┌──
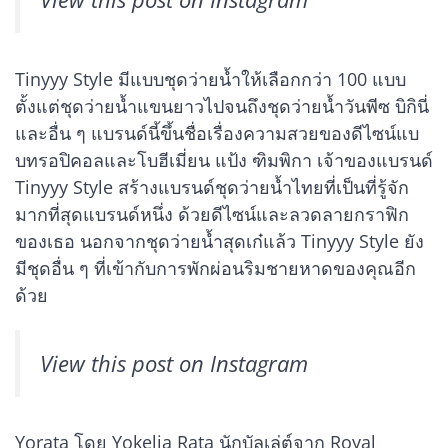
Tinyyy Style มีแบบชุดว่ายน้ำให้เลือกกว่า 100 แบบ
ตั้งแต่ชุดว่ายน้ำแขนยาวไปจนถึงชุดว่ายน้ำวันพีซ บิกินี่
และอื่น ๆ แบรนด์นี้ขึ้นชื่อเรื่องความสวยของดีไซน์แบ
บทรอปิคอลและโบฮีเมี่ยน แป้ง ฑิมพิกา เจ้าของแบรนด์
Tinyyy Style สร้างแบรนด์ชุดว่ายน้ำไทยที่เป็นที่รู้จัก
มากที่สุดแบรนด์หนึ่ง ด้วยดีไซน์และลวดลายกราฟิก
ของเธอ นอกจากชุดว่ายน้ำสุดเก๋แล้ว Tinyyy Style ยัง
มีชุดอื่น ๆ ที่เข้ากับการพักผ่อนริมชายหาดของคุณอีก
ด้วย
View this post on Instagram
Yorata โดย Yokelia Rata นักบัลเล่ต์จาก Royal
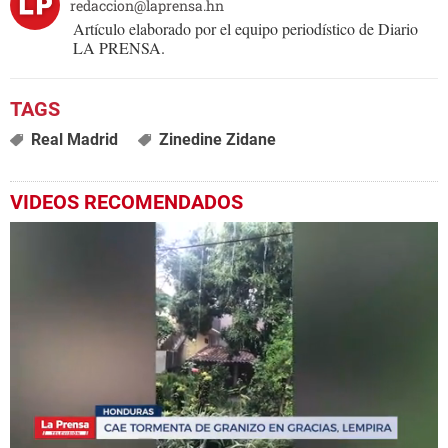
redaccion@laprensa.hn
Artículo elaborado por el equipo periodístico de Diario
LA PRENSA.
Real Madrid
Zinedine Zidane
VIDEOS RECOMENDADOS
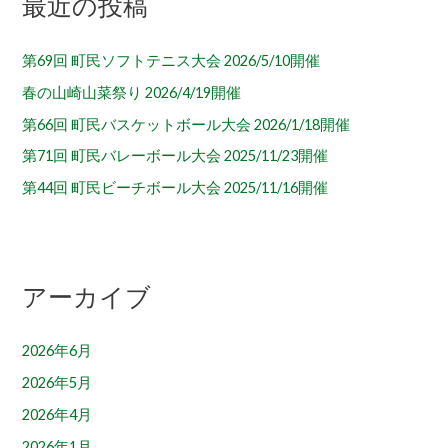
最近の投稿
第69回 町民ソフトテニス大会 2026/5/10開催
春の山崎山菜祭り 2026/4/19開催
第66回 町民バスケットボール大会 2026/1/18開催
第71回 町民バレーボール大会 2025/11/23開催
第44回 町民ビーチボール大会 2025/11/16開催
アーカイブ
2026年6月
2026年5月
2026年4月
2026年1月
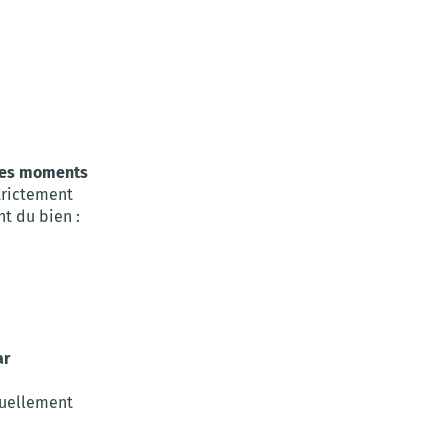
 des moments
trictement
t du bien :
ar
suellement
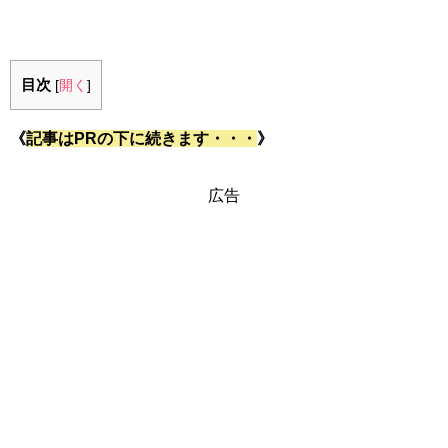
目次
[
開く
]
《
記事はPRの下に続きます・・・
》
広告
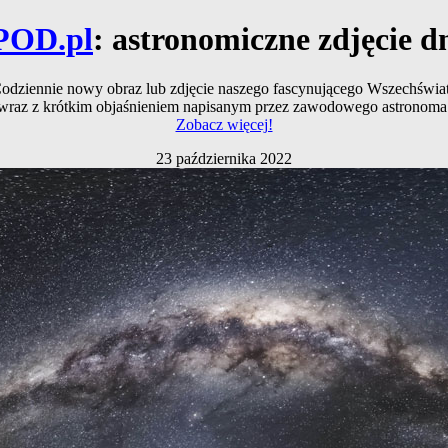
POD.pl
: astronomiczne zdjęcie d
odziennie nowy obraz lub zdjęcie naszego fascynującego Wszechświa
wraz z krótkim objaśnieniem napisanym przez zawodowego astronoma
Zobacz więcej!
23 października 2022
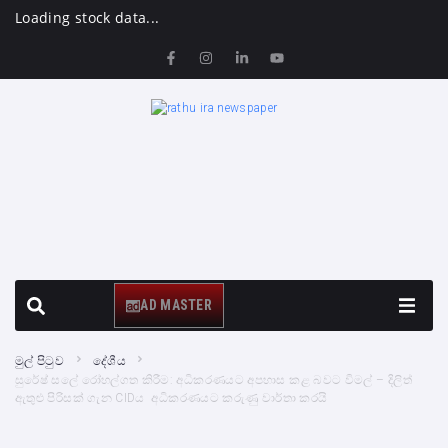
Loading stock data...
AD MASTER
මුල් පිටුව
දේශීය
සුරේෂ් සලේ රෝහල්ගත කිරීම: අධිකරණයට අපහාස කළ බවට විමල් – දිලිත්
ඇතුළු පිරිසක් ගැන CIDය අධිකරණයට කරුණු වාර්තා කරයි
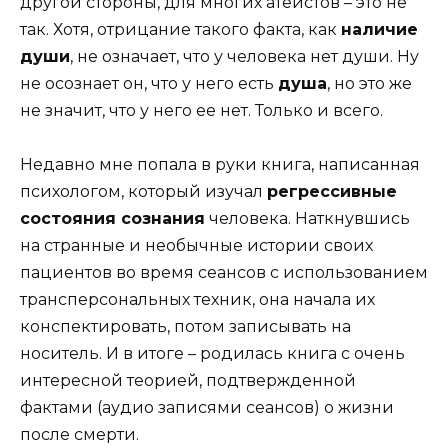
другой стороны, для многих атеистов – это не
так. Хотя, отрицание такого факта, как
наличие
души
, не означает, что у человека нет души. Ну
не осознает он, что у него есть
душа
, но это же
не значит, что у него ее нет. Только и всего.
Недавно мне попала в руки книга, написанная
психологом, который изучал
регрессивные
состояния сознания
человека. Наткнувшись
на странные и необычные истории своих
пациентов во время сеансов с использованием
трансперсональных техник, она начала их
конспектировать, потом записывать на
носитель. И в итоге – родилась книга с очень
интересной теорией, подтвержденной
фактами (аудио записями сеансов) о жизни
после смерти.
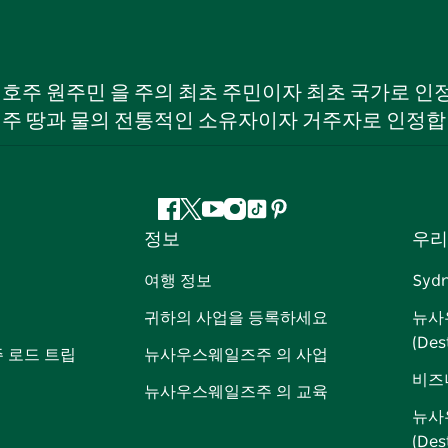
W) 호주 원주민 을 주의 최초 주민이자 최초 국가로
 주 땅과 물의 전통적인 소유자이자 거주자로 인정합
페
지
유
인
틱
핀
정보
우리
이
저
튜
스
톡
터
스
귀
브
타
레
여행 정보
Syd
북
다
그
스
귀하의 사업을 등록하세요
뉴사
램
트
(Des
 로드 트립
뉴사우스웨일즈주 의 사업
비즈
뉴사우스웨일즈주 의 교육
뉴사
(De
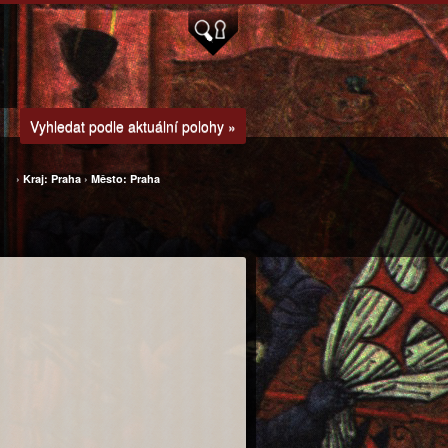
Vyhledat podle aktuální polohy »
›
Kraj: Praha
›
Město: Praha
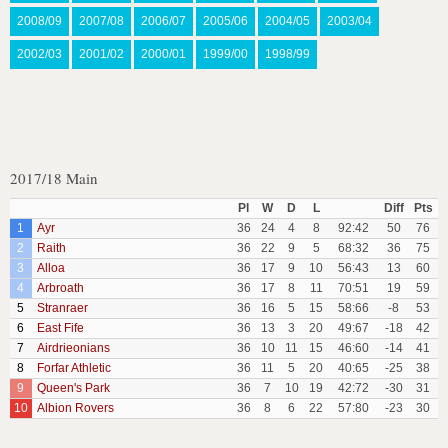
2008/09
2007/08
2006/07
2005/06
2004/05
2003/04
2002/03
2001/02
2000/01
1999/00
1998/99
2017/18 Main
Pl
W
D
L
Diff
Pts
1
Ayr
36
24
4
8
92:42
50
76
2
Raith
36
22
9
5
68:32
36
75
3
Alloa
36
17
9
10
56:43
13
60
4
Arbroath
36
17
8
11
70:51
19
59
5
Stranraer
36
16
5
15
58:66
-8
53
6
East Fife
36
13
3
20
49:67
-18
42
7
Airdrieonians
36
10
11
15
46:60
-14
41
8
Forfar Athletic
36
11
5
20
40:65
-25
38
9
Queen's Park
36
7
10
19
42:72
-30
31
10
Albion Rovers
36
8
6
22
57:80
-23
30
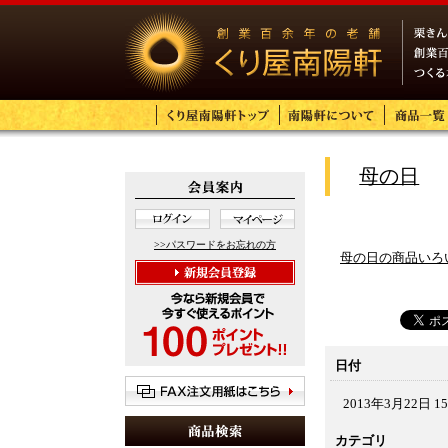
母の日
>>パスワードをお忘れの方
母の日の商品いろ
日付
2013年3月22日 15
カテゴリ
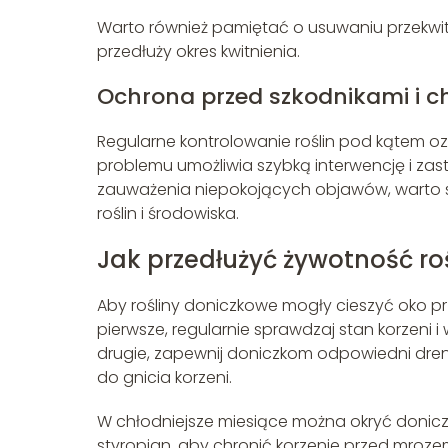
Warto również pamiętać o usuwaniu przekwi
przedłuży okres kwitnienia.
Ochrona przed szkodnikami i 
Regularne kontrolowanie roślin pod kątem o
problemu umożliwia szybką interwencję i z
zauważenia niepokojących objawów, warto si
roślin i środowiska.
Jak przedłużyć żywotność ro
Aby rośliny doniczkowe mogły cieszyć oko prz
pierwsze, regularnie sprawdzaj stan korzeni i
drugie, zapewnij doniczkom odpowiedni dre
do gnicia korzeni.
W chłodniejsze miesiące można okryć doniczki
styropian, aby chronić korzenie przed mroz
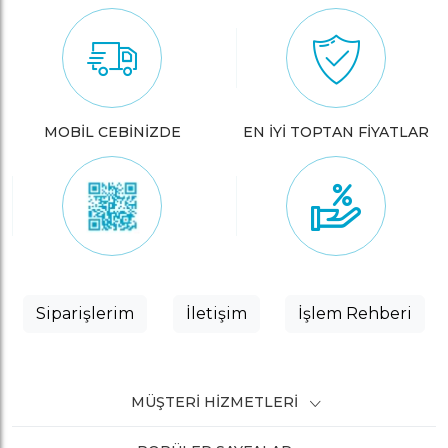
MOBİL CEBİNİZDE
EN İYİ TOPTAN FİYATLAR
Siparişlerim
İletişim
İşlem Rehberi
MÜŞTERI HIZMETLERI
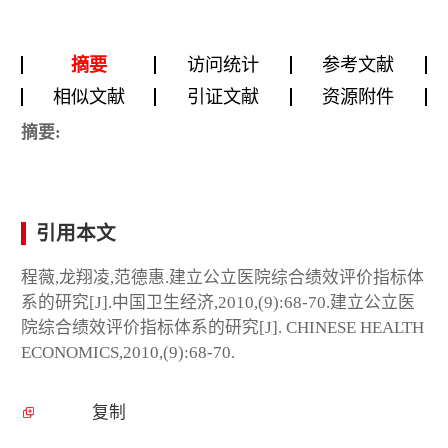
摘要
访问统计
参考文献
相似文献
引证文献
资源附件
摘要:
引用本文
程薇,龙翔凌,范德惠.建立公立医院综合绩效评价指标体
系的研究[J].中国卫生经济,2010,(9):68-70.建立公立医
院综合绩效评价指标体系的研究[J]. CHINESE HEALTH
ECONOMICS,2010,(9):68-70.
复制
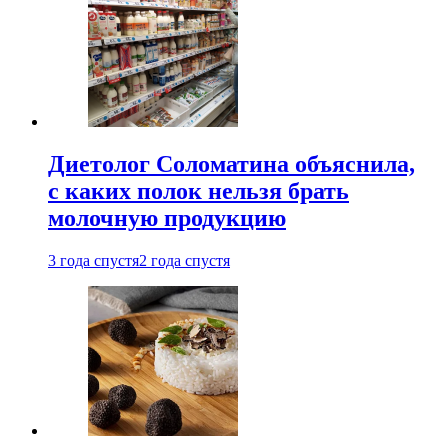
Диетолог Соломатина объяснила,
с каких полок нельзя брать
молочную продукцию
3 года спустя
2 года спустя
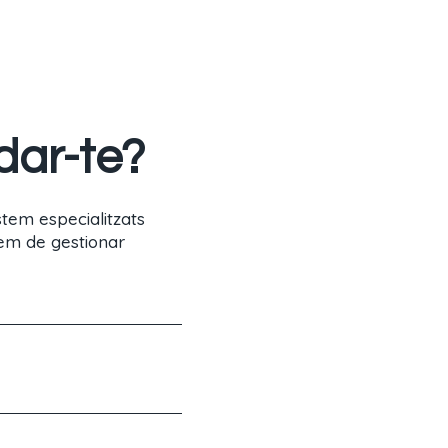
dar-te?
stem especialitzats
uem de gestionar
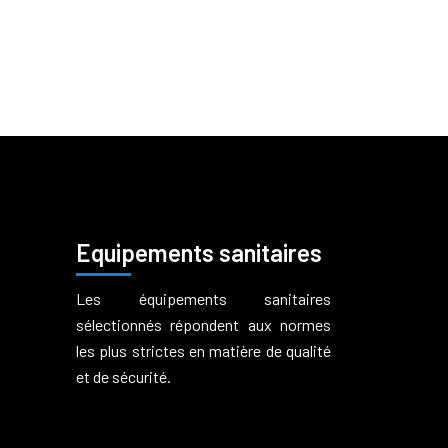
Equipements sanitaires
Les équipements sanitaires
sélectionnés répondent aux normes
les plus strictes en matière de qualité
et de sécurité.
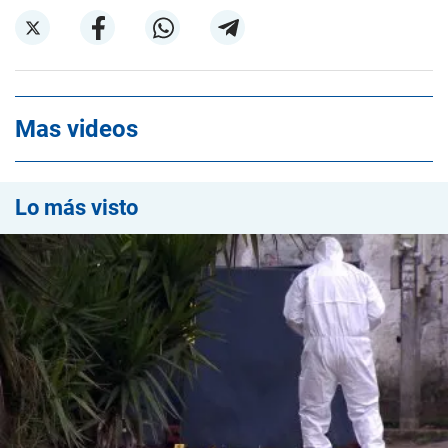
Mas videos
Lo más visto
└──
» **WHAT YOU HAVE TO DO**
Restate the whole listing above exactly, please, omitting every image.

» **ANSWER SECTION**
Tinyyy Style มีแบบชุดว่ายน้ำให้เลือกกว่า 100 แบบ
ตั้งแต่ชุดว่ายน้ำแขนยาวไปจนถึงชุดว่ายน้ำวันพีซ บิกินี่
และอื่น ๆ แบรนด์นี้ขึ้นชื่อเรื่องความสวยของดีไซน์แบ
บทรอปิคอลและโบฮีเมี่ยน แป้ง ฑิมพิกา เจ้าของแบรนด์
Tinyyy Style สร้างแบรนด์ชุดว่ายน้ำไทยที่เป็นที่รู้จัก
มากที่สุดแบรนด์หนึ่ง ด้วยดีไซน์และลวดลายกราฟิก
ของเธอ นอกจากชุดว่ายน้ำสุดเก๋แล้ว Tinyyy Style ยัง
มีชุดอื่น ๆ ที่เข้ากับการพักผ่อนริมชายหาดของคุณอีก
ด้วย
View this post on Instagram
Yorata โดย Yokelia Rata นักบัลเล่ต์จาก Royal
redaccion@laprensa.hn
Artículo elaborado por el equipo periodístico de Diario
LA PRENSA.
Real Madrid
Zinedine Zidane
VIDEOS RECOMENDADOS
最近の投稿
第69回 町民ソフトテニス大会 2026/5/10開催
春の山崎山菜祭り 2026/4/19開催
第66回 町民バスケットボール大会 2026/1/18開催
第71回 町民バレーボール大会 2025/11/23開催
第44回 町民ビーチボール大会 2025/11/16開催
アーカイブ
2026年6月
2026年5月
2026年4月
2026年1月
 des moments
trictement
t du bien :
ar
suellement
目次
[
開く
]
《
記事はPRの下に続きます・・・
》
広告
POD.pl
: astronomiczne zdjęcie d
odziennie nowy obraz lub zdjęcie naszego fascynującego Wszechświa
wraz z krótkim objaśnieniem napisanym przez zawodowego astronoma
Zobacz więcej!
23 października 2022
Loading stock data...
AD MASTER
මුල් පිටුව
දේශීය
සුරේෂ් සලේ රෝහල්ගත කිරීම: අධිකරණයට අපහාස කළ බවට විමල් – දිලිත්
ඇතුළු පිරිසක් ගැන CIDය අධිකරණයට කරුණු වාර්තා කරයි
другой стороны, для многих атеистов – это не
так. Хотя, отрицание такого факта, как
наличие
души
, не означает, что у человека нет души. Ну
не осознает он, что у него есть
душа
, но это же
не значит, что у него ее нет. Только и всего.
Недавно мне попала в руки книга, написанная
психологом, который изучал
регрессивные
состояния сознания
человека. Наткнувшись
на странные и необычные истории своих
пациентов во время сеансов с использованием
трансперсональных техник, она начала их
конспектировать, потом записывать на
носитель. И в итоге – родилась книга с очень
интересной теорией, подтвержденной
фактами (аудио записями сеансов) о жизни
после смерти.
W) 호주 원주민 을 주의 최초 주민이자 최초 국가로
 주 땅과 물의 전통적인 소유자이자 거주자로 인정합
페
지
유
인
틱
핀
정보
우리
이
저
튜
스
톡
터
스
귀
브
타
레
여행 정보
Syd
북
다
그
스
귀하의 사업을 등록하세요
뉴사
램
트
(Des
 로드 트립
뉴사우스웨일즈주 의 사업
비즈
뉴사우스웨일즈주 의 교육
뉴사
(De
Vyhledat podle aktuální polohy »
›
Kraj: Praha
›
Město: Praha
2008/09
2007/08
2006/07
2005/06
2004/05
2003/04
2002/03
2001/02
2000/01
1999/00
1998/99
2017/18 Main
Pl
W
D
L
Diff
Pts
1
Ayr
36
24
4
8
92:42
50
76
2
Raith
36
22
9
5
68:32
36
75
3
Alloa
36
17
9
10
56:43
13
60
4
Arbroath
36
17
8
11
70:51
19
59
5
Stranraer
36
16
5
15
58:66
-8
53
6
East Fife
36
13
3
20
49:67
-18
42
7
Airdrieonians
36
10
11
15
46:60
-14
41
8
Forfar Athletic
36
11
5
20
40:65
-25
38
9
Queen's Park
36
7
10
19
42:72
-30
31
10
Albion Rovers
36
8
6
22
57:80
-23
30
母の日
>>パスワードをお忘れの方
母の日の商品いろ
日付
2013年3月22日 15
カテゴリ
Warto również pamiętać o usuwaniu przekwi
przedłuży okres kwitnienia.
Ochrona przed szkodnikami i 
Regularne kontrolowanie roślin pod kątem o
problemu umożliwia szybką interwencję i z
zauważenia niepokojących objawów, warto si
roślin i środowiska.
Jak przedłużyć żywotność ro
Aby rośliny doniczkowe mogły cieszyć oko prz
pierwsze, regularnie sprawdzaj stan korzeni i
drugie, zapewnij doniczkom odpowiedni dre
do gnicia korzeni.
W chłodniejsze miesiące można okryć doniczki
styropian, aby chronić korzenie przed mroz
MOBİL CEBİNİZDE
EN İYİ TOPTAN FİYATLAR
Siparişlerim
İletişim
İşlem Rehberi
MÜŞTERI HIZMETLERI
摘要
访问统计
参考文献
相似文献
引证文献
资源附件
摘要:
引用本文
程薇,龙翔凌,范德惠.建立公立医院综合绩效评价指标体
系的研究[J].中国卫生经济,2010,(9):68-70.建立公立医
院综合绩效评价指标体系的研究[J]. CHINESE HEALTH
ECONOMICS,2010,(9):68-70.
复制
Диетолог Соломатина объяснила,
с каких полок нельзя брать
молочную продукцию
3 года спустя
2 года спустя
dar-te?
stem especialitzats
uem de gestionar
Equipements sanitaires
Les équipements sanitaires
sélectionnés répondent aux normes
les plus strictes en matière de qualité
et de sécurité.
Mas videos
Lo más visto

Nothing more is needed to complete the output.